Text and Data Mining

PLOS provides access to its article corpus and article meta-data (data about the article) in multiple ways. The preferred method of access depends on the use case.

DOI (Digital Object Identifier)

All PLOS articles are assigned a unique DOI . All DOIs can be resolved at doi.org For example, the [PLOS Medicine] article with the DOI 10.1371/journal.pmed.0020124 can be resolved at http://doi.org/10.1371/journal.pmed.0020124. Every PLOS article is indexed by DOI in our Solr search API. The search API can be used to download PLOS article metadata, to identify a subset of articles of interest, or to get the DOI of every published PLOS article.

Text and Data Mining (Bulk downloads)

Text and Data Miners (TDM) generally want a copy of the entire corpus and write specialized software to process the data.
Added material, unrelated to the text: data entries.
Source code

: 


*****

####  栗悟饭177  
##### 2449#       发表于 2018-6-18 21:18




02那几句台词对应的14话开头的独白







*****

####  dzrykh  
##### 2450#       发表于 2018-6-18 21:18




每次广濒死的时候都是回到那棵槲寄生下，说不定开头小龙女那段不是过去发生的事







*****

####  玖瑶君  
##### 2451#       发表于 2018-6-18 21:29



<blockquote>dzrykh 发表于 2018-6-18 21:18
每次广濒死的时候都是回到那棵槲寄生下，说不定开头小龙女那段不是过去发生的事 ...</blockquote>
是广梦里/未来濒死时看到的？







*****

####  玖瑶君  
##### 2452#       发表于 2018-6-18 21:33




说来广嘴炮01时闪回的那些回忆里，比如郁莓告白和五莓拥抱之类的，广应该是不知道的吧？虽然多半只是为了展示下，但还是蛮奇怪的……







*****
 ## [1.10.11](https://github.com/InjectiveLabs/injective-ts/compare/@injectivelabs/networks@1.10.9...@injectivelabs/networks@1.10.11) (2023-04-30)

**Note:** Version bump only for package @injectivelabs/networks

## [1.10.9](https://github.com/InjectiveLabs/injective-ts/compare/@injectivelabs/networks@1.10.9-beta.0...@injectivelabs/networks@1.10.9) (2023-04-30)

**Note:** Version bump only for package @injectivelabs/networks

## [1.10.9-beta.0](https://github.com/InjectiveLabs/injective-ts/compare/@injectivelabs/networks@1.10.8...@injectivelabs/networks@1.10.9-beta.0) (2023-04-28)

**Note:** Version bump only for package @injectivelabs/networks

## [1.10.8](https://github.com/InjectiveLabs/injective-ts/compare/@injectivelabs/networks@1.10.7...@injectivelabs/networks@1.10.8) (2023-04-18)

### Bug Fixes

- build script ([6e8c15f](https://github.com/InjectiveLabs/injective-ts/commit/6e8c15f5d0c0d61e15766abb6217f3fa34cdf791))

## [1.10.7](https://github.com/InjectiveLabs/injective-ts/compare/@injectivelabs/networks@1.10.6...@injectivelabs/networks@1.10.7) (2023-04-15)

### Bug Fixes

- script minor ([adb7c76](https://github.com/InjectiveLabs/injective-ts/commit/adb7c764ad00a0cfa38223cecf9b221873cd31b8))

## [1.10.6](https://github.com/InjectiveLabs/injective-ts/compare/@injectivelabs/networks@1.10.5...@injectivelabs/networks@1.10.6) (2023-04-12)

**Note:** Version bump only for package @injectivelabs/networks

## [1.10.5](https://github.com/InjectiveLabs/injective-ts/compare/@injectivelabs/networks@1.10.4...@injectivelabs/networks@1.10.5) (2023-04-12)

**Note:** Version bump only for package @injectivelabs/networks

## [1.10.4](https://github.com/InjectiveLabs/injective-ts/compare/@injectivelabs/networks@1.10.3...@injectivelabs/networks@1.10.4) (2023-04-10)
Bulk downloading is the most efficient method for obtaining a copy of the entire corpus.

Our approach to TDM is simple: PLOS articles may be mined, reused, and shared by anyone, anywhere, for any purpose. One can easily download our entire text corpus.

Another option is our internal project for downloading/updating/maintaining a repository of all PLOS XML article files. This can be used to have a copy of the PLOS text corpus for further analysis. Use this program to download all PLOS XML article files instead of doing web scraping.

PMC is an invaluable resource for TDM. Writing specialized software takes time and effort. Writing software to download data from literally hundreds or thousands of journals is a huge barrier for TDM. Open Access (OA) journals remove this barrier in two important ways.

OA article text and meta-data is provided in a single XML file format: the Journal Archive and Interchange Tag Set (JATS). Writing software to process JATS XML requires a larger upfront investment but the reward is the ability to process articles from multiple journals in addition to PLOS.

PLOS API (Non-Bulk Downloads)

PLOS provides 3 ways to access data about PLOS articles or the articles themselves. These methods are not as useful for bulk downloads but do provide anyone with specific interest in PLOS articles and data a way to access it.

JATS XML

The Journal Archive and Interchange Tag Set (JATS) is the standard used to archive scientific articles. JATS XML is the most convenient format for TDM because the data is structured. Article text and meta-data can be accessed in a single file and in standard
way. Downloading individual article XML from the PLOS website is simple if the DOI of the article is known. Bulk downloading of XML is discouraged but this method is useful if used in conjunction with the PLOS Solr API to identify specific articles of interest.

Example:

http://journals.plos.org/plosone/article/file?id=10.1371/journal.pone.0170929&type=manuscript

Article PDF

Each PLOS article is also available as a PDF. Article PDF’s have limited utility for TDM but are useful to printing or reading the article offline. Bulk downloading of article PDF’s is discouraged.

Example:

http://journals.plos.org/plosone/article/file?id=10.1371/journal.pone.0170929&type=printable

Html Article Page

Article HTML is the primary method used to view PLOS articles online. Scraping the article HTML is a technique used by search engines to index articles and can be used for TDM. It is generally less useful for TDM because the article pages change over time, the data is not structured and meta-data is not easily identified. Bulk downloading of article HTML is discouraged.

Example:

http://journals.plos.org/plosone/article?id=10.1371/journal.pone.0170929

Conclusion

Virtually any scripting or compiled programming language can be used to access PLOS articles via HTTP. Bulk downloading using these URL’s is discouraged because it can interfere with access to the site if not done with care. Downloading a small subset of articles based on Solr search results would be acceptable for periodic updates of a previously bulk downloaded corpus.